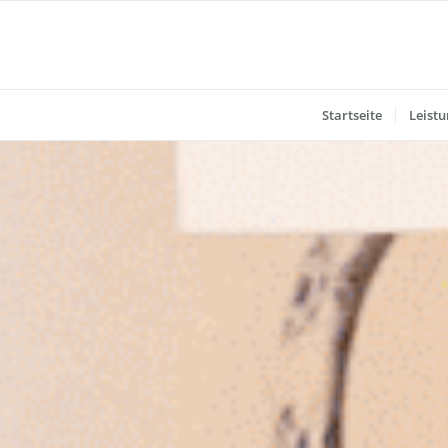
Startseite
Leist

...

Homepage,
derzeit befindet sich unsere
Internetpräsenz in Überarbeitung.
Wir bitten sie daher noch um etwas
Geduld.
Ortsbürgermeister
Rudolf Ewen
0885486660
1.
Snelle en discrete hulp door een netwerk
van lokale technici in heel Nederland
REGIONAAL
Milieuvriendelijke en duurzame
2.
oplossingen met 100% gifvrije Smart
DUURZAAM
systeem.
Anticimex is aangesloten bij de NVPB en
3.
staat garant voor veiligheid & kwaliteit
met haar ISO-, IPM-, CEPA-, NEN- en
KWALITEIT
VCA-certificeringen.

==

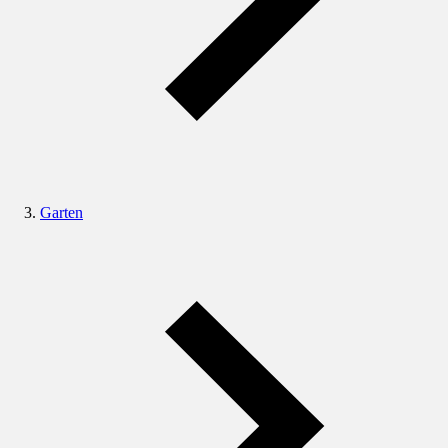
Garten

## WRITTEN TASK
Identify every line in the records above that contains the string "heel", where uppercase and lowercase letters count as different, and copy each such line in full.

## TASK RESULT
van lokale technici in heel Nederland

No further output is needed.